Effects of spherical aberration can be incorporated into the simulations by adding appropriate shifts to the position of rays in the virtual image plane [26]. Similarly, chromatic aberration can be included by taking a weighted average of a series of monochromatic intensity images for a spread of energy values [26]. However, for spherical aberration coefficient C s ≈ 0.1 m and a Gaussian energy spread of full-width half-maximum 0.3 eV, we find both aberrations have a negligible effect for the relatively low resolution case considered here.

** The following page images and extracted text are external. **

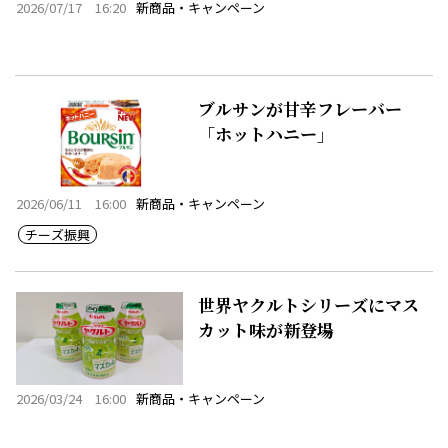
2026/07/17 16:20
新商品・キャンペーン
ブルサンが甘辛フレーバー
「ホットハニー」
2026/06/11 16:00
新商品・キャンペーン
チーズ振興
世界ヤクルトシリーズにマス
カット味が新登場
2026/03/24 16:00
新商品・キャンペーン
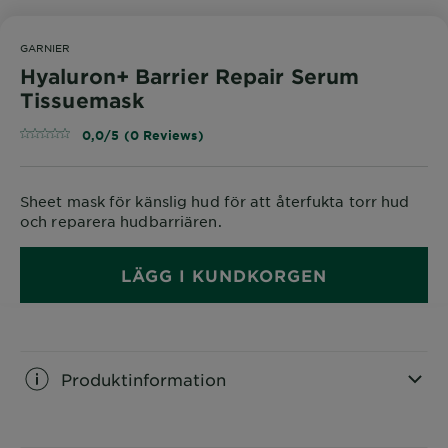
GARNIER
Hyaluron+ Barrier Repair Serum
Tissuemask
0,0/5 (0 Reviews)
Sheet mask för känslig hud för att återfukta torr hud
och reparera hudbarriären.
LÄGG I KUNDKORGEN
Produktinformation
CLOSE SUBPANEL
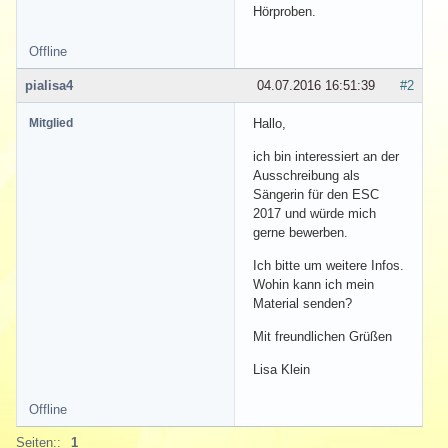
Hörproben.
Offline
pialisa4
04.07.2016 16:51:39
#2
Mitglied
Hallo,
ich bin interessiert an der
Ausschreibung als
Sängerin für den ESC
2017 und würde mich
gerne bewerben.
Ich bitte um weitere Infos.
Wohin kann ich mein
Material senden?
Mit freundlichen Grüßen
Lisa Klein
Offline
Seiten::
1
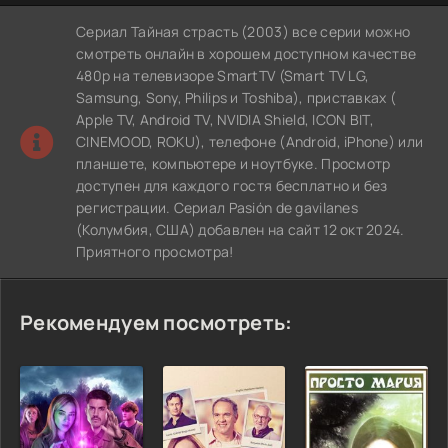
Сериал Тайная страсть (2003) все серии можно
смотреть онлайн в хорошем доступном качестве
480p на телевизоре SmartTV (Smart TV LG,
Samsung, Sony, Philips и Toshiba), приставках (
Apple TV, Android TV, NVIDIA Shield, ICON BIT,
CINEMOOD, ROKU), телефоне (Android, iPhone) или
планшете, компьютере и ноутбуке. Просмотр
доступен для каждого гостя бесплатно и без
регистрации. Сериал Pasión de gavilanes
(Колумбия, США) добавлен на сайт 12 окт 2024.
Приятного просмотра!
Рекомендуем посмотреть:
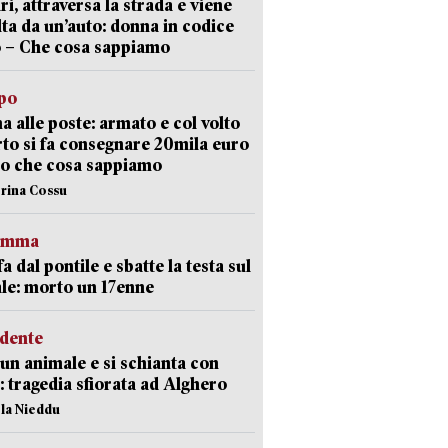
ri, attraversa la strada e viene
lta da un’auto: donna in codice
 – Che cosa sappiamo
lpo
a alle poste: armato e col volto
to si fa consegnare 20mila euro
o che cosa sappiamo
erina Cossu
ramma
fa dal pontile e sbatte la testa sul
le: morto un 17enne
idente
 un animale e si schianta con
o: tragedia sfiorata ad Alghero
ola Nieddu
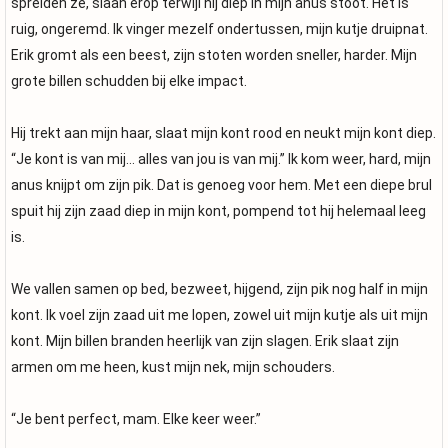
spreiden ze, slaan erop terwijl hij diep in mijn anus stoot. Het is
ruig, ongeremd. Ik vinger mezelf ondertussen, mijn kutje druipnat.
Erik gromt als een beest, zijn stoten worden sneller, harder. Mijn
grote billen schudden bij elke impact.
Hij trekt aan mijn haar, slaat mijn kont rood en neukt mijn kont diep.
“Je kont is van mij… alles van jou is van mij.” Ik kom weer, hard, mijn
anus knijpt om zijn pik. Dat is genoeg voor hem. Met een diepe brul
spuit hij zijn zaad diep in mijn kont, pompend tot hij helemaal leeg
is.
We vallen samen op bed, bezweet, hijgend, zijn pik nog half in mijn
kont. Ik voel zijn zaad uit me lopen, zowel uit mijn kutje als uit mijn
kont. Mijn billen branden heerlijk van zijn slagen. Erik slaat zijn
armen om me heen, kust mijn nek, mijn schouders.
“Je bent perfect, mam. Elke keer weer.”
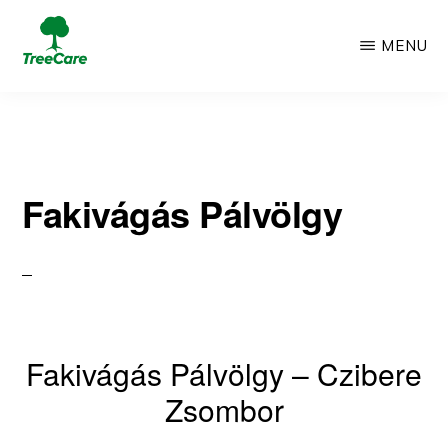
Skip
MENU
to
TREECARE
Csak
main
egy
content
újabb
Fakivágás Pálvölgy
WordPress
oldal
Fakivágás Pálvölgy – Czibere
Zsombor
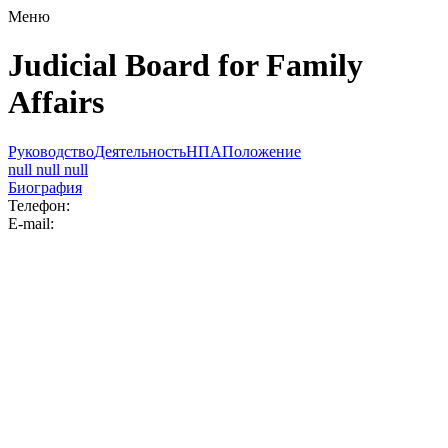
Меню
Judicial Board for Family
Affairs
Руководство
Деятельность
НПА
Положение
null null null
Биография
Телефон:
E-mail:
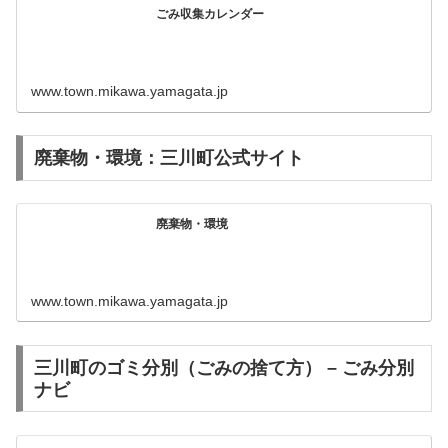
ごみ収集カレンダー
www.town.mikawa.yamagata.jp
廃棄物・環境：三川町公式サイト
廃棄物・環境
www.town.mikawa.yamagata.jp
三川町のゴミ分別（ごみの捨て方） – ごみ分別
ナビ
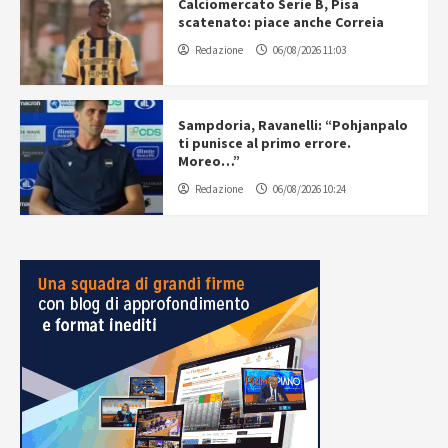
Calciomercato Serie B, Pisa
scatenato: piace anche Correia
Redazione
06/08/2026 11:03
Sampdoria, Ravanelli: “Pohjanpalo
ti punisce al primo errore.
Moreo…”
Redazione
06/08/2026 10:24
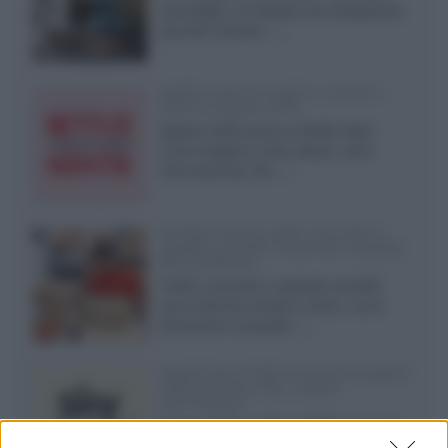
accessibili, LG Display sta sviluppando
pannelli Tandem...»
Netflix: tutte le novità in uscita in
Italia ad agosto 2026
Agosto 2026 porta su Netflix Italia
nuove stagioni molto attese, serie
internazionali, film...»
Vendere online cuffie, auricolari e
speaker portatili tra privati: la guida
alle spedizioni
Cuffie, auricolari e speaker portatili
sono facili da vendere online, ma le
dimensioni compatte...»
Novità Sky e NOW: le uscite di agosto
2026 tra serie, film, show e
documentari
Agosto 2026 su Sky e NOW prosegue
con House of the Dragon 3 e The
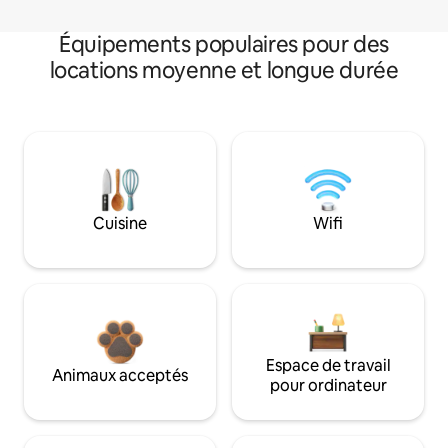
Équipements populaires pour des
locations moyenne et longue durée
Cuisine
Wifi
Espace de travail
Animaux acceptés
pour ordinateur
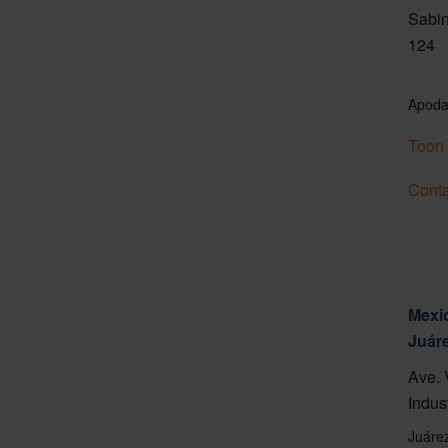
Sabin
124
Apoda
Toon 
Conta
Mexic
Juár
Ave. 
Indus
Juáre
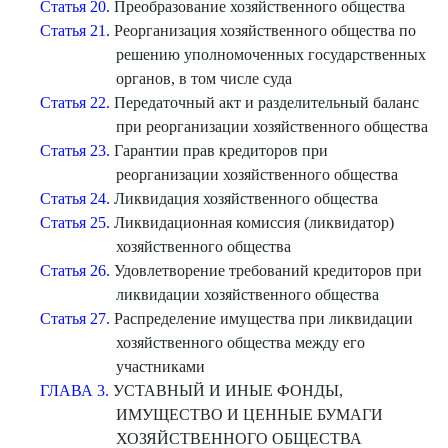
Статья 20.
Преобразование хозяйственного общества
Статья 21.
Реорганизация хозяйственного общества по
решению уполномоченных государственных
органов, в том числе суда
Статья 22.
Передаточный акт и разделительный баланс
при реорганизации хозяйственного общества
Статья 23.
Гарантии прав кредиторов при
реорганизации хозяйственного общества
Статья 24.
Ликвидация хозяйственного общества
Статья 25.
Ликвидационная комиссия (ликвидатор)
хозяйственного общества
Статья 26.
Удовлетворение требований кредиторов при
ликвидации хозяйственного общества
Статья 27.
Распределение имущества при ликвидации
хозяйственного общества между его
участниками
ГЛАВА 3.
УСТАВНЫЙ И ИНЫЕ ФОНДЫ,
ИМУЩЕСТВО И ЦЕННЫЕ БУМАГИ
ХОЗЯЙСТВЕННОГО ОБЩЕСТВА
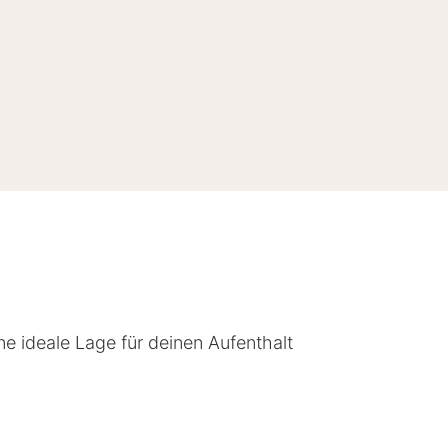
ne ideale Lage für deinen Aufenthalt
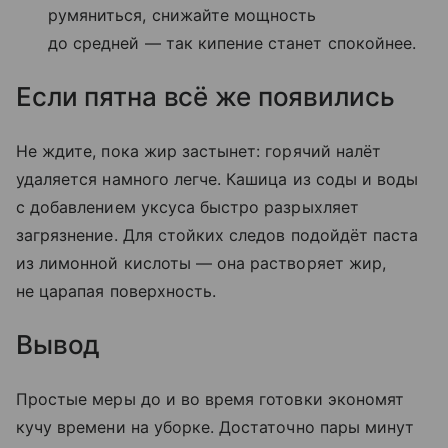
румяниться, снижайте мощность
до средней — так кипение станет спокойнее.
Если пятна всё же появились
Не ждите, пока жир застынет: горячий налёт
удаляется намного легче. Кашица из соды и воды
с добавлением уксуса быстро разрыхляет
загрязнение. Для стойких следов подойдёт паста
из лимонной кислоты — она растворяет жир,
не царапая поверхность.
Вывод
Простые меры до и во время готовки экономят
кучу времени на уборке. Достаточно пары минут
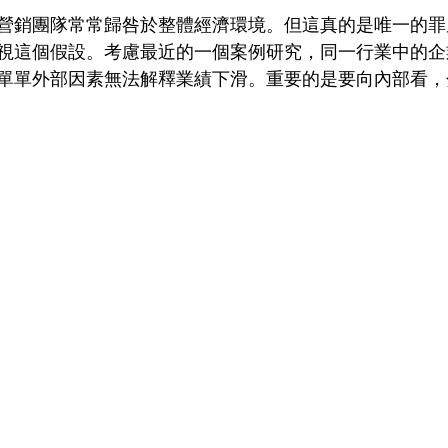
營銷團隊常常歸咎於整體經濟環境。但這真的是唯一的罪
視這個假設。考慮最近的一個案例研究，同一行業中的企
單單外部因素無法解釋業績下滑。重要的是要向內部看，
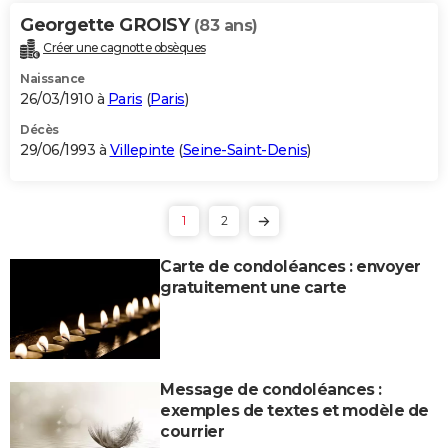
Georgette GROISY
(83 ans)
Créer une cagnotte obsèques
Naissance
26/03/1910 à
Paris
(
Paris
)
Décès
29/06/1993 à
Villepinte
(
Seine-Saint-Denis
)
1
2
Carte de condoléances : envoyer
gratuitement une carte
Message de condoléances :
exemples de textes et modèle de
courrier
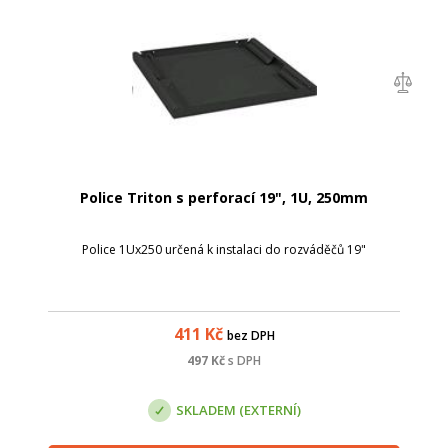
Police Triton s perforací 19", 1U, 250mm
Police 1Ux250 určená k instalaci do rozváděčů 19"
411
Kč
bez DPH
497
Kč
s DPH
SKLADEM (EXTERNÍ)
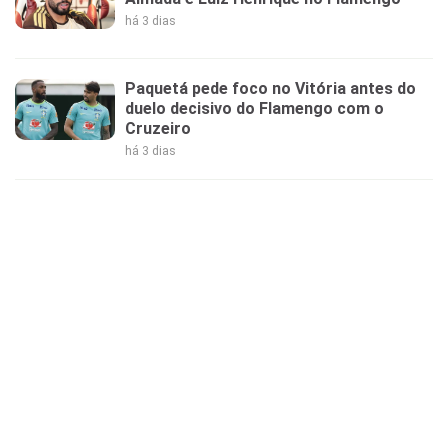
há 3 dias
Paquetá pede foco no Vitória antes do
duelo decisivo do Flamengo com o
Cruzeiro
há 3 dias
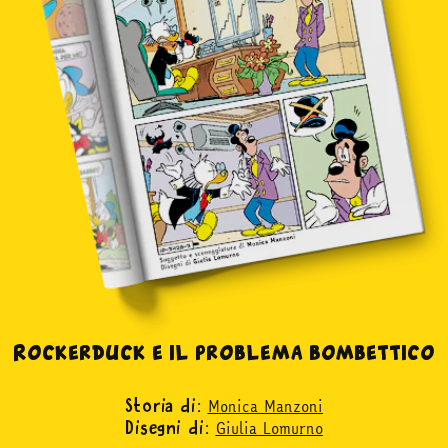
Rockerduck e il problema bombettico
Monica Manzoni
Storia di:
Giulia Lomurno
Disegni di:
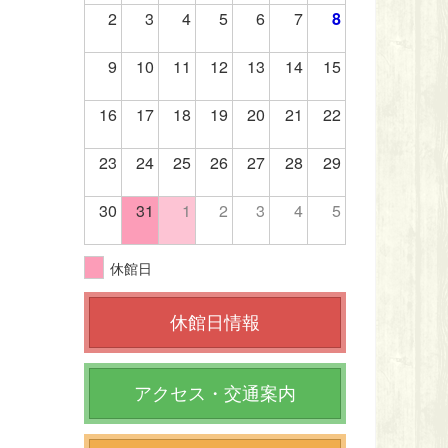
2
3
4
5
6
7
8
9
10
11
12
13
14
15
16
17
18
19
20
21
22
23
24
25
26
27
28
29
30
31
1
2
3
4
5
休館日
休館日情報
アクセス・交通案内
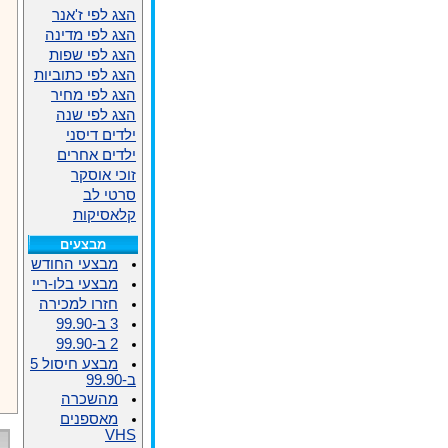
הצג לפי ז'אנר
הצג לפי מדינה
הצג לפי שפות
הצג לפי כתוביות
הצג לפי מחיר
הצג לפי שנה
ילדים דיסני
ילדים אחרים
זוכי אוסקר
סרטי לב
קלאסיקות
מבצעים
מבצעי החודש
מבצעי בלו-ריי
חזרו למכירה
3 ב-99.90
2 ב-99.90
מבצע חיסול 5
ב-99.90
מהשכרה
מאספנים
VHS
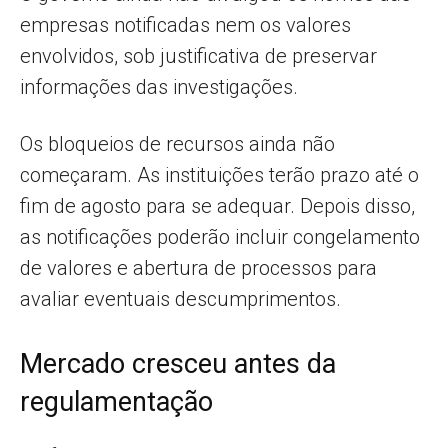
empresas notificadas nem os valores
envolvidos, sob justificativa de preservar
informações das investigações.
Os bloqueios de recursos ainda não
começaram. As instituições terão prazo até o
fim de agosto para se adequar. Depois disso,
as notificações poderão incluir congelamento
de valores e abertura de processos para
avaliar eventuais descumprimentos.
Mercado cresceu antes da
regulamentação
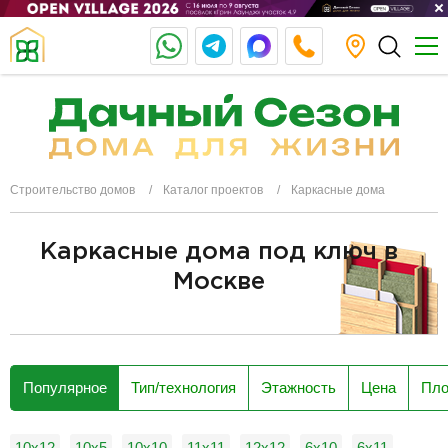
Строительство домов
Каталог проектов
Каркасные дома
Каркасные дома под ключ в
Москве
разделитель
Популярное
Тип/технология
Этажность
Цена
Пл
10x12
10x5
10х10
11х11
12x12
6x10
6x11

The ability to simulate the surface profile and compare with experiment allows us to deduce several important features regarding the mechanisms of droplet epitaxy [20]. Firstly, as can be seen at t = 10 min, deposition of a GaAs inner ring starts to occur at the original position of the droplet contact line. This has been interpreted in terms of enhanced material deposition at the contact line as a result of the vertical force exerted on the substrate in this region [31]. Secondly, the outer ring or skirt forms immediately outside of the droplet periphery indicating it is due to the reaction of Ga adatoms diffusing away from the droplet with deposited As flux. These key observations have been used as a basis for a theory of droplet epitaxy which can explain all of the experimentally observed quantum structures obtained using this technique [20]. The simulations presented here confirm this interpretation.


We have demonstrated, through MEM image simulations, that the time evolution of the surface profile can be determined during droplet epitaxy in real-time. This has confirmed that an inner ring forms at the droplet contact line and an outer ring (or skirt) occurs outside the droplet periphery. These are valuable observations for creating a theory of droplet epitaxy. We believe that the use of MEM combined with image simulations will be used more generally to study the growth and fabrication of quantum structures. This can be achieved at higher resolutions as required, but will likely require the inclusion of spherical and chromatic aberration into the simulation methods to model image contrast.